The 2nd Annual Conference of the National Forum of Forest People and Forest Workers (NFFPFW) commenced here with hundreds of delegates deliberating on diverse issues ranging from community control of forests, environmental politics and livelihood, privatisation of forests - role of International Financial Institutions and future of forest communities, and challenges before the youth.
NFFPFW members from 16 states converged at Dr. Vinayan Nagar after the massive rally yesterday, when over 15,000 marched to the Jharkhand Governor's Residence and demanded the immediate passing of the Forest Bill 2005. Medha Patkar from the Narmada Bachao Andolan and Dr.
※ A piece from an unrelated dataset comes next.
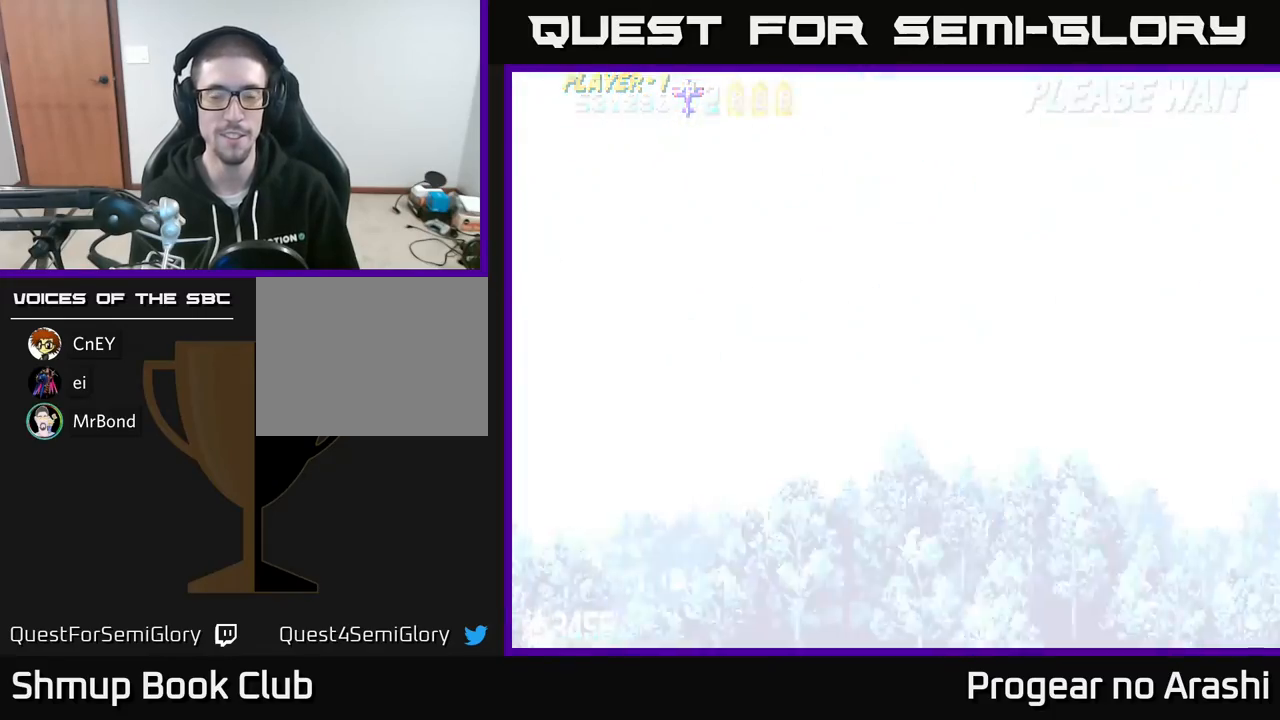
{"buttons": ["DPAD_LEFT"], "left_stick": "center", "events": [[500, "DPAD_LEFT", "down"]]}
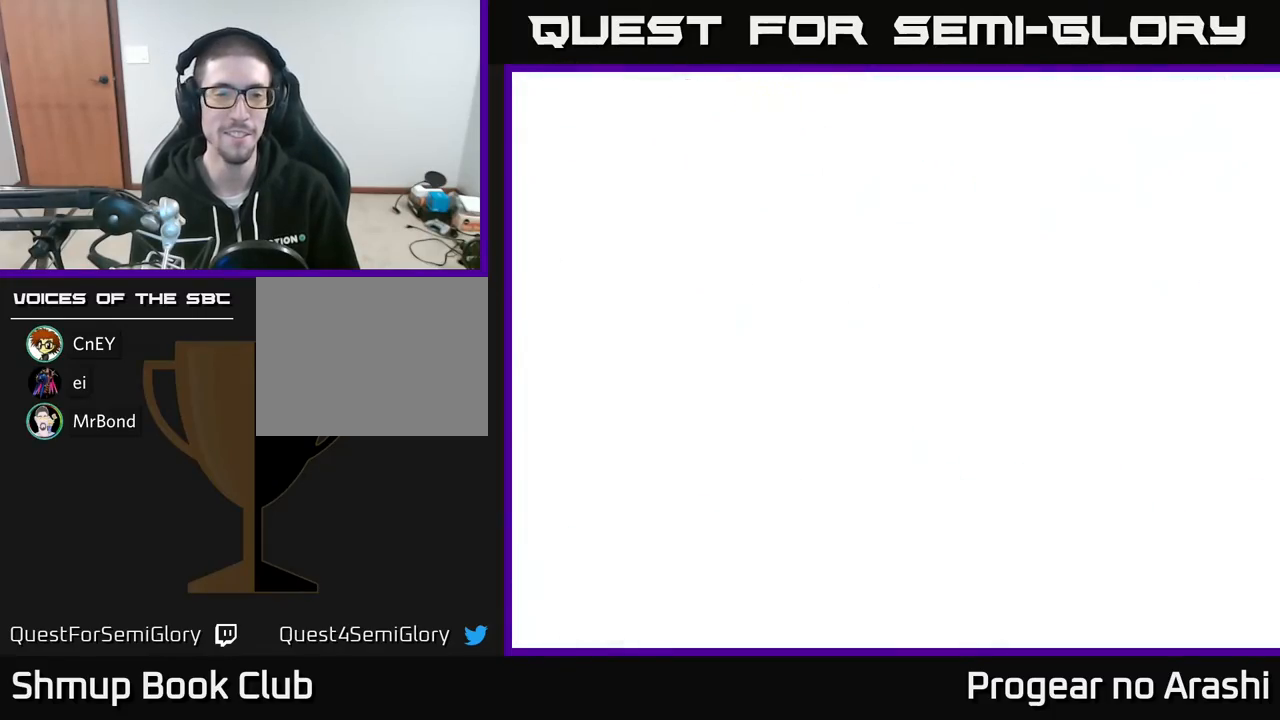
{"buttons": [], "left_stick": "center", "events": [[200, "DPAD_LEFT", "up"]]}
Ram Dayal Munda, Former Vice Chancellor of Ranchi University addressed the public meeting, amongst others.'
The challenge before our movement is formidable it is to reverse existing legislation and bring in progressive policies that recognize the right of communities over forests', said NFFPFW Convenor Ashok Choudhry.
The Forum has identified the passing of the Forest Bill 2005 as one of the key milestones in achieving this aim. The Bill is in a draft stage and is expected to be tabled in the Parliament in the upcoming winter session. During a workshop deliberating on the nature of the Forest Rights Bill, delegates came up with innovative suggestions. For instance, it was suggested that land rights should belong to the community rather than to individuals, who could be coerced or lured into selling their land. The need for forest dwellers to organize to process and market forest produce was also stressed.
Another point on which delegates were unanimous was the need for the indigeneous peoples' perception of forests as a resource to be incorporated into the legislation.
'The forest department perceives the forest only as trees whereas we see it as an entire network of symbiotic livelihood systems, not just for humans but also for non-human life-forms,' asserted Suryamani, a grassroots tribal activist from the Jharkhand Jangal Bachao Andolan.
The Forum rejected the World Bank funded Community Forest Management (CFM) project in Madhya Pradesh. 'The World Bank project is part of a large strategy of handing over forests to big business for carbon trading and 'production' said Madhuri of the Jagrut Adivasi Dalit Sanghtan. The World Bank has been trying to push this project through mechanisms such as the tripartite stakeholder approach which has been rejected by the Sanghatan. 'Unfortunately the Government refuses to listen to peoples' groups and is acting as an agent of big business', she added.